The author gives the recipe when describing Maiwa's Revenge: 'several hunting adventures, a beautiful native girl, a missing white hunter, a battle between two African tribes, and, predictably, a severed limb.' Thread these together in a suitably digestible prose, add a touch here and there of manly comradeship (very popular at the time — Kipling, Henty, J. K. Jerome, Conan Doyle, Horning), a dash of exotic description and there you have it — a Salammbo for the damp soul of a housemaid or butcher's boy. Occasionally he strayed and there were excursions into history, allegory and domestic drama. But at his most typical, Haggard's unrequited love of Lilly and his steamy memories of native girls are released in smouldering portraits of imperious, dark heroines with — a 'master-stroke' the author calls this — white features and, as in She, a death in flames 'in case her eroticism had been too appealing'. It's an Alma-Tadema subject painted by Frank Brangwyn. At the same time there's hint enough of a whispered sado-masochism that would not have been out of place in The Yellow Book or in a drawing by a disciple of Beardsley. Both sides of the coin come together in thrilling yarns that earned Haggard nearly £11,000 in 1887. 1 feel that this historically represen tative side of Haggard's fiction — the symbolic significance and allusive power of his ingredients — has not been fully enough explored by the author. He comments on it sporadically but fails to reach any conclusion as to why it made for Haggard's phenomenal success.

It was a success that — decent fellow that he was — rapidly bored him. Increasingly the machine took over the output of novels and the real Haggard interested himself elsewhere. He tried politics but soon gave it up for doing good — sitting on committees, making reports on agricultural reform (and writing, by the way, a delightful diary, A Farmer's Year). He was much liked, though found to be reserved (disliked talking about his books), conscientious, with irons in innumerable fires, an Edwardian gentleman of enormous respectability — trim beard, a buttonhole, a faithful dog at his heel. But he was plagued by the idea of death, shattered by that of his young and only son Jock, by the deaths of friends and the horrible decline of the now widowed Lilly (with whom he had kept in touch), dying of syphilis in the Red House at Aldeburgh — 'Malicious Angel! who still dost My soul such subtle violence!' — he would have endorsed Lionel Johnson's lines.

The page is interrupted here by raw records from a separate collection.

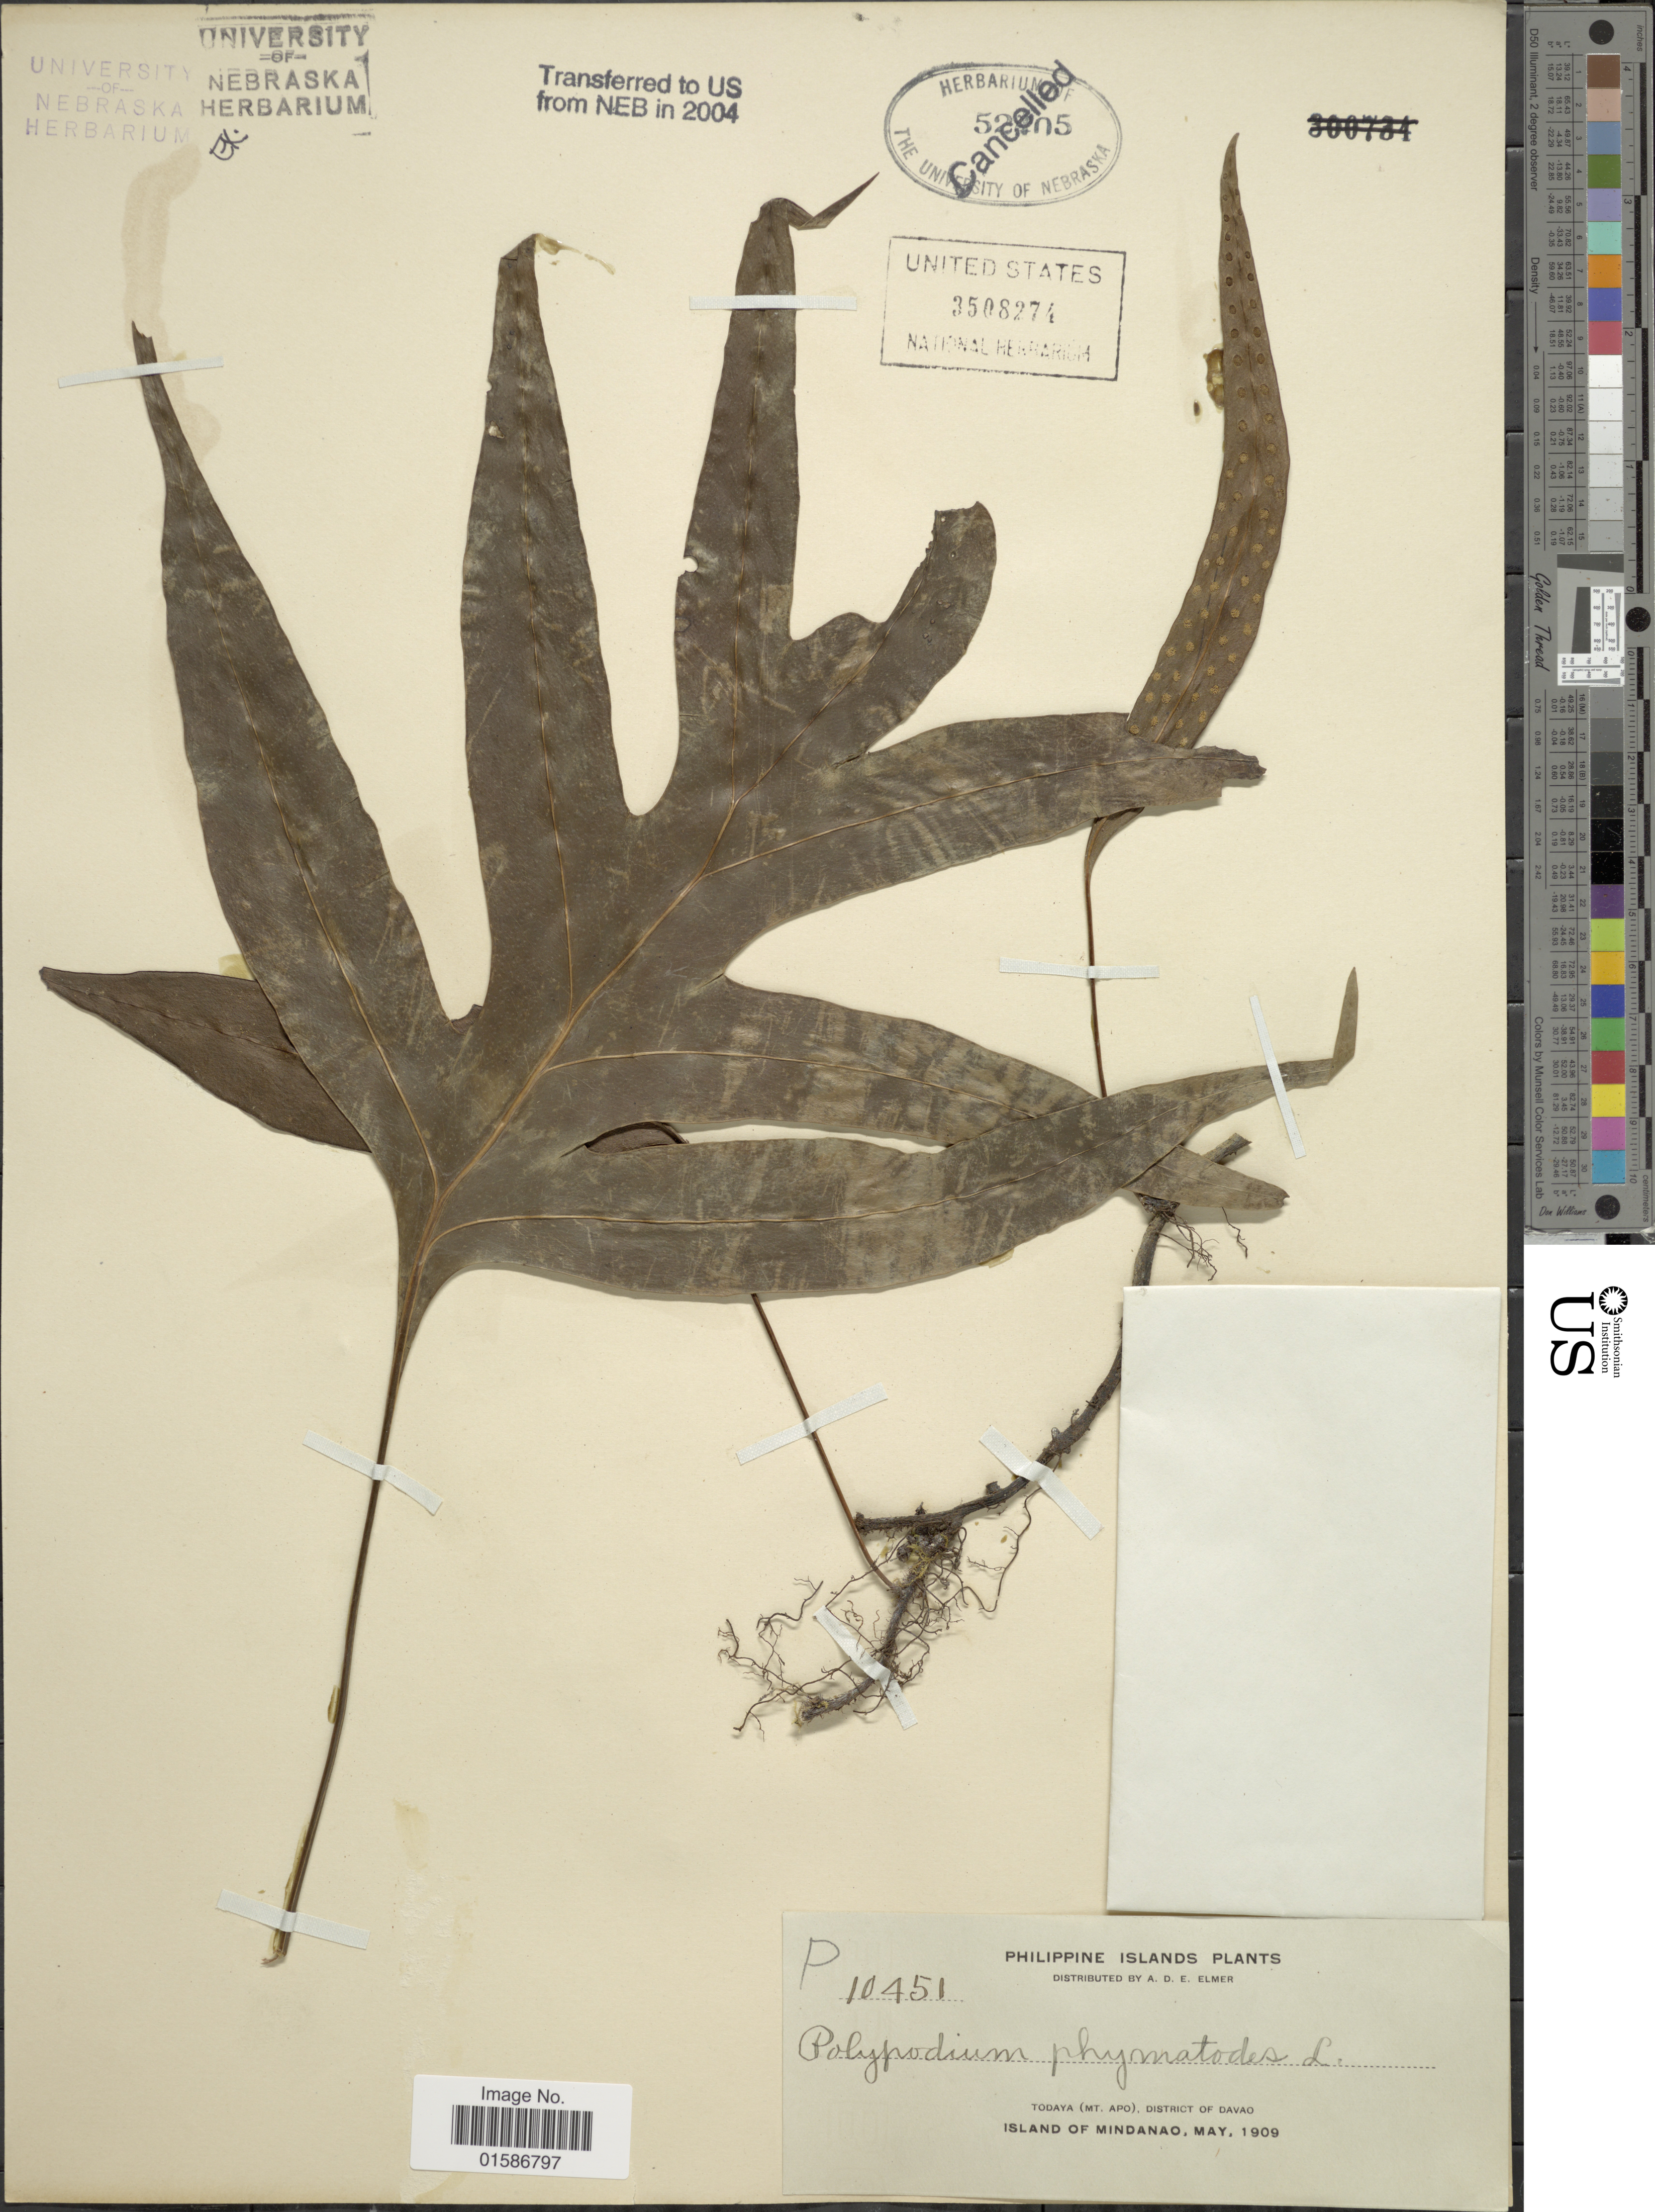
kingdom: Plantae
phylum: Tracheophyta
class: Polypodiopsida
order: Polypodiales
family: Polypodiaceae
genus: Microsorum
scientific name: Microsorum scolopendria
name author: (Burm. f.) Copel.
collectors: A. D. E. Elmer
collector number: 10451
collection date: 1909-05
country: Philippines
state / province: Davao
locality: Philippine Islands, Todaya (Mt Apo), District of Davao, Island of Mindanao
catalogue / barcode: US 3508274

Parts of this book are exceptionally interesting, especially Haggard's relations with his publisher, his agent and the reading public. There is something reassuring about the number of books sold, author's payments (immeasurably increased with the coming of films), the details of his contracts. In fact, looking back, they are really the only interesting thing, for there's not much else to hold one at the sight of a decent English chap forced to bring rabbit after rabbit from his well-brushed hat.